**** Exercise text ****

Meanwhile the epidemic was growing and the 1964 Olympic Games were approaching. Ninety-six new cases had been diagnosed the previous year, and the increased number of cases was being accompanied by new symptoms.
Some victims, for example, were now suffering debilitating blindness. Preparing to host tourists from around the world for the 1964 Olympics, Japan could ill afford to have an uncontrolled plague. To make matters worse, forty-six new patients suddenly appeared around the city of Toda, one of the locations for Olympic events.

Embarrassingly dubbed the "Toda disease," this outbreak directly threatened Japan's reputation and tourist industry while focusing public fear on the epidemic.

Etsuro Totsuka, later to become a lawyer for victims of the disease, summarized the public mood at the time: "Even I was quite worried at the time, as a university student studying physics. The general public, including me, was extremely worried; we didn't know how to prevent it, and there was no cure."

In May of 1964, at the 61st General Meeting of the Japanese Society of Internal Medicine, the disease was raised as a formal topic. Kenzo Kusui, one of the first doctors to report patients stricken with this condition, chaired that session. The participating researchers gave the disease a formal name, Subacute Myelo-Optico-Neuropathy (SMON), and they agreed on a standardized clinical diagnosis.
The Japanese Ministry of Health and Welfare quickly provided a research grant and launched a formal commission to investigate the epidemic under the leadership of Magojiro Maekawa, a medical professor at Kyoto University.

**** Extracted records ****

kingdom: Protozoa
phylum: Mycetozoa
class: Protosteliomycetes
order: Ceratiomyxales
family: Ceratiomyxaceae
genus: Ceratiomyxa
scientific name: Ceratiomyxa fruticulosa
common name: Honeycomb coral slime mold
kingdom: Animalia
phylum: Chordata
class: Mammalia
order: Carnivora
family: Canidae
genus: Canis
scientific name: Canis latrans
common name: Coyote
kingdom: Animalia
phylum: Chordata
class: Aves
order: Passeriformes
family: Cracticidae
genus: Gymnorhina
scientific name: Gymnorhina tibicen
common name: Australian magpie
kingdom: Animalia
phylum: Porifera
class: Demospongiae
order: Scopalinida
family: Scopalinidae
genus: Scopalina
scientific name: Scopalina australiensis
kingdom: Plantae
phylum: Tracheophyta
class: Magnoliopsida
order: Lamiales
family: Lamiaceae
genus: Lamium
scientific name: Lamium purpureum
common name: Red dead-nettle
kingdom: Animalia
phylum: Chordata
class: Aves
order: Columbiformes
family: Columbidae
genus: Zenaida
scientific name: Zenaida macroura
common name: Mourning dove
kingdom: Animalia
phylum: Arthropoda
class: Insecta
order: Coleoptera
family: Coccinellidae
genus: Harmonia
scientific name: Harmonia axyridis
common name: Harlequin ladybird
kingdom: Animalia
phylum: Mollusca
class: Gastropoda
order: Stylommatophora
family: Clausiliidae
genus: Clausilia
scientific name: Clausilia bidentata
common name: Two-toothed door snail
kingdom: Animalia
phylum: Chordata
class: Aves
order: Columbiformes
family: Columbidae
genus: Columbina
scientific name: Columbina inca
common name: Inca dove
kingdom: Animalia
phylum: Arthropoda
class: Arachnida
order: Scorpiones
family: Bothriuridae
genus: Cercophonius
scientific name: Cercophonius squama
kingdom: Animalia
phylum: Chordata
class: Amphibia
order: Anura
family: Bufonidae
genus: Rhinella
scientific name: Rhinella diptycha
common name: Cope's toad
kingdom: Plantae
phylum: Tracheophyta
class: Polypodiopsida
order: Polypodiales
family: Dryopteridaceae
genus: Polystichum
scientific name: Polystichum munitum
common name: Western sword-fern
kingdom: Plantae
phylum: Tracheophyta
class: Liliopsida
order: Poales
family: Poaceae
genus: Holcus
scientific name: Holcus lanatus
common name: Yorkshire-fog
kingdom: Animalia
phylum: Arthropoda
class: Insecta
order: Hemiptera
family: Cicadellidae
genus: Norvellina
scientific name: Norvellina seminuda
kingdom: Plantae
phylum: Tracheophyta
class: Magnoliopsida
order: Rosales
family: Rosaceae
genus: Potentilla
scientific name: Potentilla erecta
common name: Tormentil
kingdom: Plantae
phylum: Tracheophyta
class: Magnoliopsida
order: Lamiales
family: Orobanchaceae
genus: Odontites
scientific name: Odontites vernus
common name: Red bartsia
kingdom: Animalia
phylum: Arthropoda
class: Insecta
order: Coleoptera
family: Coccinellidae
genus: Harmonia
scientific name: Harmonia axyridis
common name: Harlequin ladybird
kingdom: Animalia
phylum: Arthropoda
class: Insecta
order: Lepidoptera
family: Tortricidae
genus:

****

__Requirement A__. In the text about Japan's epidemic before the 1964 Olympics, what formal name did researchers give the disease at the May 1964 meeting?
__Requirement B__. Write the next part of the text about Japan's epidemic before the 1964 Olympics, starting after its final sentence.
The records come from a separate source and have no connection to the text.

__Response area A__. Subacute Myelo-Optico-Neuropathy (SMON).

__Response area B__.
Kono was one of several virologists named to the commission, thereby establishing its mandate as a formal search for a virus. The same year brought the first sign of a possible breakthrough. Masahisa Shingu, a virologist at Kurume University and a fellow member of the commission, announced his discovery of a virus in excretions from SMON patients.
The virus was classified as an echovirus-an acronym for enteric cytopathogenic human orphan virus. The viruses were called orphans because they had been discovered accidentally during polio research but caused no disease.

Echoviruses were known for infecting the stomach or intestines, and Shingu found evidence of infection in various SMON sufferers. He excitedly drew the conclusion that this orphan virus had finally been matched with a disease. Perhaps, he speculated, this virus could also occasionally break into the nervous system, much like poliovirus.
He published the finding in 1965, unabashedly boasting he had isolated the syndrome's cause. But Kono, knowing the potentially disastrous results of blaming the wrong microbe for the disease, took a more cautious attitude.

In 1967, after three years of research trying to confirm Shingu's claims, Kono could only report to a SMON symposium that he had not isolated the virus from patients, nor could he find even indirect evidence that the patients had previously been infected.

Kono's better judgment saved Japanese science from stampeding in the wrong direction. He was fully vindicated four years later when other researchers announced the same lack of evidence to suggest any danger from Shingu's virus.
In the midst of this fruitless investigation, the Mackawa team made a surprising observation that was tragically brushed aside.

According to surveys of hospitals, about half the SMON patients had previously been prescribed a diarrhea-fighting drug known by the brand name Entero-vioform, and the other half had received a compound marketed under the name Emaform.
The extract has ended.